Now, the spirits didn't exist materially as mortals did. They existed "as stories" and themes. It seems clear, from the evidence of history, that the spirits were multi-faceted, fractal beings. They existed as many different things, with common characteristics, at once.

Creating Nirn also led to the emergence of lesser spirits. These spirits weren't strong enough to exist in a fractal universe. That is, these spirits weren't themes, but distinct splinters of themes. They needed distinct environments against which they could be defined.

The Aedra 'died' in the sense that they were once infinite spirits of infinite potential who chose to become limited so they could exist as those distinct laws/histories/environments which the lesser spirits needed. It's not that they gave up their divinity. It's that they elected to persist as less than what they were. If they hadn't, the lesser spirits would have perished in the chaos of many realities.

Taking this a step further, there's evidence that a series of rituals connected to the series of towers on Tamriel formed specific version of reality into one common history. That is, at the beginning Aldmeris was fractal. The beings that lived there existed as multiple forms all at once. Different means of stabilizing reality developed: Yffre and the green song created a natural environment in which spirits could thrive. The Ayleids built a tower in the mold of Ada-Mantia. The Altmer built a crystal tower representative of their eternal law and imagining theirs to be the perfected society. And so forth. These created pockets of reality where only one timeline could exist.

Whatever its original use by the Ayleids, the White-Gold Tower was taken over by men and Alessia's covenant with Akatosh represented Cyrodiilic reality favoring men (the seal against Oblivion was only part of that). Out of this covenant reality, an obscure event which resulted in history's biggest Dragon Break changed everything. This was a period of probably 1000 years in which everyone has a different reckoning of history. Eight stars are said to have fallen from heaven to the earth. This is one of the few events everyone holds in common. This period is called the Middle Dawn.

It seems likely that what happened was that you have a situation where reality is fractal in Aldmeris, then somehow a tower is built. That tower represents the one reality. For a while, there was only Summerset for the Altmer. This is why they investigated Tamriel and found it to be empty: wild bird beings living where the Ayleid capital would be. The Middle Dawn represented these realities - eight and one of them at least - converging to share a common history. In TES, history can be retroactively rewritten.

It is even suggested that maybe the idea of eight Aedra come from this event. We know that one of the groups that might have triggered the Middle Dawn - the Marukhati Selectives - were all about worshipping only One god.

It's possible that the Aedra themselves are only a consequence of Ayleid meddling. The Ayleids really liked the number 8, and they did some weird magic in response to the human rebellion against them. They split their "Staff of Towers" into 8 pieces and carried them away to 8 "fold-places" (different realities?).
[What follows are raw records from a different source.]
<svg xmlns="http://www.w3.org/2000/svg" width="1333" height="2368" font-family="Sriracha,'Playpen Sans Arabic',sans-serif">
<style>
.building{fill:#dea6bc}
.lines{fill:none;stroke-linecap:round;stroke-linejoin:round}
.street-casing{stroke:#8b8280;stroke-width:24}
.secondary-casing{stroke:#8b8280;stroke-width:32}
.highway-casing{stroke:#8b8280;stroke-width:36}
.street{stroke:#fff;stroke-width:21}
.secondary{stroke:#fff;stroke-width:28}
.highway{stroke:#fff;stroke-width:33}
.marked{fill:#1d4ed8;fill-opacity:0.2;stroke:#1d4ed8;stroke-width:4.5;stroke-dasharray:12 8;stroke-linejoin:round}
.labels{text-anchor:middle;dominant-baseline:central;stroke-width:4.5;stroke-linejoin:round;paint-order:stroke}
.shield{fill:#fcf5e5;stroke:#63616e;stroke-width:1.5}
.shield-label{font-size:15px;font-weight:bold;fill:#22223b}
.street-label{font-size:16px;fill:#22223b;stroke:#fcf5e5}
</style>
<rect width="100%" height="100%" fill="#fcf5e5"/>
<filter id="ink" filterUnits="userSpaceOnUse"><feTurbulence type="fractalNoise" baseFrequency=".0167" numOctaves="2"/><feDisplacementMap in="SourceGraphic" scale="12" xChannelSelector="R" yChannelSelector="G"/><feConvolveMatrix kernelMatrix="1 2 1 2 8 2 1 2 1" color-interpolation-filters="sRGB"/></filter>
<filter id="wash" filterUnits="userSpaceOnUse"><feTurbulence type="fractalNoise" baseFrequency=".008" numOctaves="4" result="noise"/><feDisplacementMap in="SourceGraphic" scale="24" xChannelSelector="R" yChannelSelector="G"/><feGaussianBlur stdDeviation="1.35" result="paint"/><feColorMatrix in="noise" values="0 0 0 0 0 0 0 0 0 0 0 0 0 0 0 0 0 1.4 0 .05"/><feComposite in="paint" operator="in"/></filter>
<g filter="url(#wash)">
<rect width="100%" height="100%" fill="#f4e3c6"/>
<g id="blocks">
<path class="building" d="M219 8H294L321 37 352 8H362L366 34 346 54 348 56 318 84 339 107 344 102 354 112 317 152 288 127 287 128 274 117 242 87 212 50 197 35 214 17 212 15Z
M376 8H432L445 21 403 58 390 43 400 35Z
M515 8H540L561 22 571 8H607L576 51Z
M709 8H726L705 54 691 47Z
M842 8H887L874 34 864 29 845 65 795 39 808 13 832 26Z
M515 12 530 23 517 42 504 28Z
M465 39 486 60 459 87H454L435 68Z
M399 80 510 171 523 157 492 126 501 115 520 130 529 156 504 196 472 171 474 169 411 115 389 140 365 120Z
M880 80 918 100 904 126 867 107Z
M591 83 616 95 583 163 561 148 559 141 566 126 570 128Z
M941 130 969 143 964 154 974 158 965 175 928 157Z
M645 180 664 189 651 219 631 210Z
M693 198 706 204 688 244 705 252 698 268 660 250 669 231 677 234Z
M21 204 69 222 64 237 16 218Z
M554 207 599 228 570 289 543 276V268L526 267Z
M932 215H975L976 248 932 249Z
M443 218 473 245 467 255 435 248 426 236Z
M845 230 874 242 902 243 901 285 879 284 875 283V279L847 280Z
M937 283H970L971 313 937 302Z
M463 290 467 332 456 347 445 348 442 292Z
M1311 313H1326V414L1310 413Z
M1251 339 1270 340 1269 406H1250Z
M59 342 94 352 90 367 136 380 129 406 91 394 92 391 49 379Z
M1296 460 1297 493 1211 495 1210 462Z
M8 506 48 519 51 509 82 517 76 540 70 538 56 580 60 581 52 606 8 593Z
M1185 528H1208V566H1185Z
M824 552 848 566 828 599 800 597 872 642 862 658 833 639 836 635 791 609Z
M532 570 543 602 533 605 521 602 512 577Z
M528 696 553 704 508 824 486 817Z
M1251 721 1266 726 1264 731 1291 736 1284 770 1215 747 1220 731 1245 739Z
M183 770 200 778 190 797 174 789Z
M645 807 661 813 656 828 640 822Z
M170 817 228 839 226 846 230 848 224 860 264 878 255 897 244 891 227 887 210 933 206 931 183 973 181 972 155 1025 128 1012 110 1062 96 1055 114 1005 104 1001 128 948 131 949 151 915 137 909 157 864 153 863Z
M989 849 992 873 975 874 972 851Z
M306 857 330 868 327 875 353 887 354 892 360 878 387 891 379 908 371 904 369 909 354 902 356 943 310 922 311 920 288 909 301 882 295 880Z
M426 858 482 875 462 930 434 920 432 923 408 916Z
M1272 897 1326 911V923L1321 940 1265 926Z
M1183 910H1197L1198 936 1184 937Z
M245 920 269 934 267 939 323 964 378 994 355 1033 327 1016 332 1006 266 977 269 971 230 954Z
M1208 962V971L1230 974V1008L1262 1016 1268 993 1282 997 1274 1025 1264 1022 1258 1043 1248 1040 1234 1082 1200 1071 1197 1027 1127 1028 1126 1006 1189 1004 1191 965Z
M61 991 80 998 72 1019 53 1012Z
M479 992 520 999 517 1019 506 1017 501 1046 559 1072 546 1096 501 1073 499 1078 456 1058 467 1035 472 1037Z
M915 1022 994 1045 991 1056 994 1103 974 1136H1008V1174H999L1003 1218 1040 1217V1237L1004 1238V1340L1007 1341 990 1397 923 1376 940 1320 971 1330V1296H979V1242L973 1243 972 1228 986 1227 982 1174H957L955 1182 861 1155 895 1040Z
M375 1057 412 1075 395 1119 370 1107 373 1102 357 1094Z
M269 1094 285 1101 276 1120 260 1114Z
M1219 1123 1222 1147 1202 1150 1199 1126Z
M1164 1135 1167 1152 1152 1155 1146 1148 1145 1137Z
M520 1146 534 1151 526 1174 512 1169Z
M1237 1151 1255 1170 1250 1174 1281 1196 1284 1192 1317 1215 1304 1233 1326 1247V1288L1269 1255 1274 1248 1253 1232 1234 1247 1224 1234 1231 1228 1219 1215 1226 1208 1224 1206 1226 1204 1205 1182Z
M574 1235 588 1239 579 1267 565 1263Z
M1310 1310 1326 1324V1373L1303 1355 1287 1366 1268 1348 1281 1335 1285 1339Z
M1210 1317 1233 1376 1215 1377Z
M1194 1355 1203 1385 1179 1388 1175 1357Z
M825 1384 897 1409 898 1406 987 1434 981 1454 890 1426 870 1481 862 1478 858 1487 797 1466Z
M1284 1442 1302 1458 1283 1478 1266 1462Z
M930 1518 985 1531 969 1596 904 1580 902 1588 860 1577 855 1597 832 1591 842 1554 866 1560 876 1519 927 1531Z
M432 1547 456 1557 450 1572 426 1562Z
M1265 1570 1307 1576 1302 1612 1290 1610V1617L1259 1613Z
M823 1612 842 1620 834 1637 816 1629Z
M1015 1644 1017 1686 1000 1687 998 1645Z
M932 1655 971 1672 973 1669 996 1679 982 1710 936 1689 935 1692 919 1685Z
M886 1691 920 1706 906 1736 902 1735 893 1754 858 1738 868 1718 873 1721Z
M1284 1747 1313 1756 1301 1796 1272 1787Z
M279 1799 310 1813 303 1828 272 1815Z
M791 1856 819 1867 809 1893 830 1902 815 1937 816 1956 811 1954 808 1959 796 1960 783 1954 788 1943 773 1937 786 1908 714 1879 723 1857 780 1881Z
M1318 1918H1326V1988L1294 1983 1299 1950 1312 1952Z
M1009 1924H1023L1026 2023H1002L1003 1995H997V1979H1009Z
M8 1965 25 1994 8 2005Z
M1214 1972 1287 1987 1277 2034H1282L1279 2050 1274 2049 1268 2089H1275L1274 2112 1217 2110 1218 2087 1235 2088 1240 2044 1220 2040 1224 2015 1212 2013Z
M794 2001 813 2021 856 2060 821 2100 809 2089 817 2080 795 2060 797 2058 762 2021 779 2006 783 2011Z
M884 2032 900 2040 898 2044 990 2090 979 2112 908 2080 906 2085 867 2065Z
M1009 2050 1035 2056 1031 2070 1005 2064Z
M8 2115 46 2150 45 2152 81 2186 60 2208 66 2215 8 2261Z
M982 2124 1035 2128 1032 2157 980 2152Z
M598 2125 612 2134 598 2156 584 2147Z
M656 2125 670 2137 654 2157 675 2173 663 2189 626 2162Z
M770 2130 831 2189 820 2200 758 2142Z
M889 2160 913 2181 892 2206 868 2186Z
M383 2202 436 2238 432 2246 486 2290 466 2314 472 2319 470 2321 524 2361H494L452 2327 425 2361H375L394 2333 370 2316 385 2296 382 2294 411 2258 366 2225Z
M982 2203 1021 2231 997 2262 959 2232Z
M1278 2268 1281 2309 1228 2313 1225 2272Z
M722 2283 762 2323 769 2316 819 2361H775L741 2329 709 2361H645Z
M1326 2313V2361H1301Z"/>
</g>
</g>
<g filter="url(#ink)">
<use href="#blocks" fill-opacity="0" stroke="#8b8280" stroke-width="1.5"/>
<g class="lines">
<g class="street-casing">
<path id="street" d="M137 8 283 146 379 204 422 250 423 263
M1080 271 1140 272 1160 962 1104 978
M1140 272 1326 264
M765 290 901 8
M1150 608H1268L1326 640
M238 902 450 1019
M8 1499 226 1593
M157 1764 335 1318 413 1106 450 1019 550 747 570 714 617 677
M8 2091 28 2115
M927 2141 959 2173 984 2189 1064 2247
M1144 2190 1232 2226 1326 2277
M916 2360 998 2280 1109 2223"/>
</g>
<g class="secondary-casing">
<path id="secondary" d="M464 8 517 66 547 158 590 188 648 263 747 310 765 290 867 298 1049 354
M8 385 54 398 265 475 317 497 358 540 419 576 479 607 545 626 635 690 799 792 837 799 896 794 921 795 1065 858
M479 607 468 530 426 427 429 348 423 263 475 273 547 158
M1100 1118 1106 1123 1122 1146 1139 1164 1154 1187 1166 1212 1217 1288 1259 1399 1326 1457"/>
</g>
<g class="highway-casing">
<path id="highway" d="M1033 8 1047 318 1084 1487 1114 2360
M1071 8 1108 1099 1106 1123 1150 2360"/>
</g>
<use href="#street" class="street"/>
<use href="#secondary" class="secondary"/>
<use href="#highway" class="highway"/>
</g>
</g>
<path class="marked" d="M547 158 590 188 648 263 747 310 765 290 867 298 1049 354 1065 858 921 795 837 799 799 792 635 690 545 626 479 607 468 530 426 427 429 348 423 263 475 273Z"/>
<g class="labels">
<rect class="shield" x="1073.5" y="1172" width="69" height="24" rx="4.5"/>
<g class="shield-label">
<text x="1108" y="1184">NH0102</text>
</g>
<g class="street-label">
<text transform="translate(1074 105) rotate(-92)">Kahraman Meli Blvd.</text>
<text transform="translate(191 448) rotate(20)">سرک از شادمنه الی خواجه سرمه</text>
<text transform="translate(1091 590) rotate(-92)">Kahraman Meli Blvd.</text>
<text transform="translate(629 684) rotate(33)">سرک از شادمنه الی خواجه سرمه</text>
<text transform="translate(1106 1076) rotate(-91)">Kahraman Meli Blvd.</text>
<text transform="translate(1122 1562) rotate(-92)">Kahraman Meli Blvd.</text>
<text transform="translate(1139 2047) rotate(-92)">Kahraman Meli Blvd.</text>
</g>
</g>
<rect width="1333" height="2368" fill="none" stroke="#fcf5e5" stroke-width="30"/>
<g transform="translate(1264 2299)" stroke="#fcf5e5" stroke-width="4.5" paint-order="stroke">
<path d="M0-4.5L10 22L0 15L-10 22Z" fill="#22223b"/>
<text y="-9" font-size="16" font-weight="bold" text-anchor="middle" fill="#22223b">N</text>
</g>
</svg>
In any event, we actually know very little of Marukh and the events of the First Era (mostly coming to us from the mouths of Nord and Dunmer historians).

The point of this being that reality more so created the Aedra than the Aedra created reality.

The Aedra are just pieces of powerful spirits who gave up their spiritual lives, and then had their corpses all split up into different parts by powerful magic and so forth.

I write this to clarify questions such as: which Aedra is Shor? The two are not compatible ideas. Shor is a reflection of that more mythic beginning going back to the light vs the serpent. The Aedra are more specific to Nirn and its mundane histories. That's not to say there aren't connections and parallels. It's just that by understanding the big picture, you can make sense of what's going on a bit better.